* **LIST OF TASKS**:
a) Reproduce everything in the passage on socialism in Venezuela from "He employs a" down to "new society emerging.".
b) For each statement, answer yes or no according to the passage on socialism in Venezuela, and quote the deciding words: (i) The passage states that a revolution is gained only by practice. (ii) The passage calls the proposal a "stage" rather than a "path." (iii) The passage places local bodies or councils only in urban areas.
c) Carry the passage on socialism in Venezuela forward from its last sentence.

He employs a word unfamiliar in English, protagonism, to explain what he learned in Venezuela. Rejecting top-down civil society and likewise the overpowering state, he proposes a “path,” not a “stage,” and he quotes Chávez quoting himself! To good effect, he argues that a revolution is gained only by practice: “we have to practice socialism…have to go about building it in practice,” a practice that changes the socialists themselves, through the relation of community and solidarity (121). Local bodies or councils in rural and urban areas would, in theory, become cells of the new society emerging.

* **DATA EXCERPTS**:
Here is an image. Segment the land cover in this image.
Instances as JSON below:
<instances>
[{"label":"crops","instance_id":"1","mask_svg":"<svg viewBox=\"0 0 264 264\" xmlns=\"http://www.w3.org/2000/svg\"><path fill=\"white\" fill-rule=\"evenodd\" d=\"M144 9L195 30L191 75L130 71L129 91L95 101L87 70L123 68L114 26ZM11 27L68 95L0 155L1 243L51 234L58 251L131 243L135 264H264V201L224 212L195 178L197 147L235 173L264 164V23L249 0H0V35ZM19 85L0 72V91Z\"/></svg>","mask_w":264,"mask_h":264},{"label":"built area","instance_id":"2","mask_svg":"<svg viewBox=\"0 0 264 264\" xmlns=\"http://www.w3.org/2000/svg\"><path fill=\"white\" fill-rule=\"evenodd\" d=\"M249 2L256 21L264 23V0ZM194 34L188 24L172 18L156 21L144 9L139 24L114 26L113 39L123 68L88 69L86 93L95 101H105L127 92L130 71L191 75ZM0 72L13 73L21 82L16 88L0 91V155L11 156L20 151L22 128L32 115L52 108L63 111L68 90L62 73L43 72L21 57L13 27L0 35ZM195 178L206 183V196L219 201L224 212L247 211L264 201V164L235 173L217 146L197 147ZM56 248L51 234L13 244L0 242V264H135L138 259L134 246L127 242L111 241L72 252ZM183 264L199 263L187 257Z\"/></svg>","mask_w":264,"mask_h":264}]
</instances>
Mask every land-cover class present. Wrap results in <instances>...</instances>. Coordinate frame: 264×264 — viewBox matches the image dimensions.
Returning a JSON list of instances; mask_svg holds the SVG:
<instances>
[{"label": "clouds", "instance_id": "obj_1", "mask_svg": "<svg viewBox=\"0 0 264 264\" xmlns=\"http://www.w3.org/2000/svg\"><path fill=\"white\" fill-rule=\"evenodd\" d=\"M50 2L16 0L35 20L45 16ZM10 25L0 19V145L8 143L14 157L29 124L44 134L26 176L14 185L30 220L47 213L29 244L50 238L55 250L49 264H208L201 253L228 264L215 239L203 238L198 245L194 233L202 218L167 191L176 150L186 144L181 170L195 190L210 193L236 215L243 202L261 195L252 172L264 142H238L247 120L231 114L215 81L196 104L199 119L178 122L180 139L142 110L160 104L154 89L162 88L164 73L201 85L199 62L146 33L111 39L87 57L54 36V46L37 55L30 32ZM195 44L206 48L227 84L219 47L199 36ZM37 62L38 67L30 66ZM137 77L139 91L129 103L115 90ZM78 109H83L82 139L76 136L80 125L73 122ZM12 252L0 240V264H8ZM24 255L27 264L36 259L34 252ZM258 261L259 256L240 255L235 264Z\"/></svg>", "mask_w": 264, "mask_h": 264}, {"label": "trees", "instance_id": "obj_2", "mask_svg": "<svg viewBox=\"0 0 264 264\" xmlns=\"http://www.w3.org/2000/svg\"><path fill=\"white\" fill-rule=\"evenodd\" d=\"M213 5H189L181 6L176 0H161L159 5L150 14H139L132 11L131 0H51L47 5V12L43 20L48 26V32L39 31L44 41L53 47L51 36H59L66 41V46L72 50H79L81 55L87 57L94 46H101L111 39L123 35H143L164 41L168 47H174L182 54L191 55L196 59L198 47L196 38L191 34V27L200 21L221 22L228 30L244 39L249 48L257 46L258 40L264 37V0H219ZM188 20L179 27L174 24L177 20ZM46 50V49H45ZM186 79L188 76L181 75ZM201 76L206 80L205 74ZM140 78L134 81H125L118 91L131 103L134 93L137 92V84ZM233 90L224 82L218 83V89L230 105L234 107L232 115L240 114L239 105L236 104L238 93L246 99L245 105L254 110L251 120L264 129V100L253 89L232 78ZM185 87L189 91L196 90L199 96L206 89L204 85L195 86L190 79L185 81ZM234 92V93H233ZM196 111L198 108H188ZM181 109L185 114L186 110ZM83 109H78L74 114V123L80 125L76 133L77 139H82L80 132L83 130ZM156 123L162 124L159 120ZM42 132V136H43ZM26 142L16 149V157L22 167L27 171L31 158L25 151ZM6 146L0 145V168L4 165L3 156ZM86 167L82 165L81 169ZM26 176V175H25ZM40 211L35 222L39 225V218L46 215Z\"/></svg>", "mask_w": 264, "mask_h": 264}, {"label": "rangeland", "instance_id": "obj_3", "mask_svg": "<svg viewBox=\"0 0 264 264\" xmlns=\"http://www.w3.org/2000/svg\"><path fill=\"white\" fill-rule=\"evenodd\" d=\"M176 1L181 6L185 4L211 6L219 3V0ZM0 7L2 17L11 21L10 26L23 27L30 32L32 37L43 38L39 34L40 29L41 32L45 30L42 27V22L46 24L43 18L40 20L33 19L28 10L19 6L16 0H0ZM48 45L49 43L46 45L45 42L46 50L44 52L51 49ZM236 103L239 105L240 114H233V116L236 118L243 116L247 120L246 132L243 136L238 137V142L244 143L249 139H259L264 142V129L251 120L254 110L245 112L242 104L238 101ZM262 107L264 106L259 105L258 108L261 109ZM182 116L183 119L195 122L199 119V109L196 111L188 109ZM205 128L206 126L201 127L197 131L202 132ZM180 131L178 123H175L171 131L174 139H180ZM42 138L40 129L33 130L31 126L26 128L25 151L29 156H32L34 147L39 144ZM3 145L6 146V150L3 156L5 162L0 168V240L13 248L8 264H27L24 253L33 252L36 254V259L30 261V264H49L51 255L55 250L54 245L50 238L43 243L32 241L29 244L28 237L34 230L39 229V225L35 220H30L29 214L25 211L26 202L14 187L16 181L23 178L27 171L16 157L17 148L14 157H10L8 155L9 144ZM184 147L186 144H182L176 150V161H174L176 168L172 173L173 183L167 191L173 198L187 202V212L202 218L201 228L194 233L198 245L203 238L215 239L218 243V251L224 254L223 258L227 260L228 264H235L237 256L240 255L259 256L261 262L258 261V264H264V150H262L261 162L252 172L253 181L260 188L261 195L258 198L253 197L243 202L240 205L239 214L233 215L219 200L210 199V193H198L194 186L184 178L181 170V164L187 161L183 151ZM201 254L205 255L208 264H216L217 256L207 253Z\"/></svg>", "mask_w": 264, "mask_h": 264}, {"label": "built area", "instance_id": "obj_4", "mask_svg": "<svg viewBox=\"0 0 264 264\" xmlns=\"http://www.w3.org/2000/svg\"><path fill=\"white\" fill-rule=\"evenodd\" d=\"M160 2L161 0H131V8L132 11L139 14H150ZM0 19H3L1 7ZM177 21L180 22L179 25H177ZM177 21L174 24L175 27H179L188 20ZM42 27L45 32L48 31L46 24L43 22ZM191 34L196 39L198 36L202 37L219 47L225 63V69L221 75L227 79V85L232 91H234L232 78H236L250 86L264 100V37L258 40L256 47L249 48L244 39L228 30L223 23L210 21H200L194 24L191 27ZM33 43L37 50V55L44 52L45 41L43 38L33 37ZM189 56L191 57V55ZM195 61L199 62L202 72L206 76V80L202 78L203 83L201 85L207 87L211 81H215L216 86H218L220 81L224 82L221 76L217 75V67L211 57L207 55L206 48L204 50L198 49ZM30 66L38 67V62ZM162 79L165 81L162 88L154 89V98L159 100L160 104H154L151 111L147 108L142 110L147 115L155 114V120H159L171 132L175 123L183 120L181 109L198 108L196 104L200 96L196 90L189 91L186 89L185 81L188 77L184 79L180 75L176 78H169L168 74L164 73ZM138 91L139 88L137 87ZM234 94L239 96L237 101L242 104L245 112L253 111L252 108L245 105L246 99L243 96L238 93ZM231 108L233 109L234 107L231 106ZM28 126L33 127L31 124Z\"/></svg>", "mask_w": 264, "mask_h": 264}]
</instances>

* **WRITTEN ANSWERS**:
a)
He employs a word unfamiliar in English, protagonism, to explain what he learned in Venezuela. Rejecting top-down civil society and likewise the overpowering state, he proposes a “path,” not a “stage,” and he quotes Chávez quoting himself! To good effect, he argues that a revolution is gained only by practice: “we have to practice socialism…have to go about building it in practice,” a practice that changes the socialists themselves, through the relation of community and solidarity (121). Local bodies or councils in rural and urban areas would, in theory, become cells of the new society emerging.

b)
(i) Yes: "a revolution is gained only by practice"
(ii) No: "he proposes a “path,” not a “stage,”"
(iii) No: "Local bodies or councils in rural and urban areas"

c)
Consider elements characteristic of this reinvented (or perhaps restored) concept of socialism. Paramount among them is the centrality of revolutionary practice, the emphasis on protagonism and the development of capabilities. Direct democracy in the workplace and community here is understood as building new relations among people, relations of community and solidarity. While Venezuela’s Bolivarian Revolution allowed for its conceptualization as a whole, there have been (and continue to be) glimpses of its particular elements in the United States. The early focus of Students for a Democratic Society, the Free Breakfast for School Children Program of the Black Panthers, the Detroit Summer (guided by Grace Lee Boggs), Cooperation Jackson, as well as a growing stress on cooperatives, worker management, and a solidarity economy all point to characteristics of socialism for the twenty-first century. But they do so as isolated silos with little direct connection to one another other. While there have been online initiatives (such as the Next System Project and the Democracy Collaborative) to focus on common premises, the most systematic focus on a socialism for the new century has come, in recent years, from the LeftRoots group, initiated by community organizers, drawing upon Harnecker and Lebowitz, explicitly stressing protagonism, the development of capacities, and the need for a political instrument to guide the process.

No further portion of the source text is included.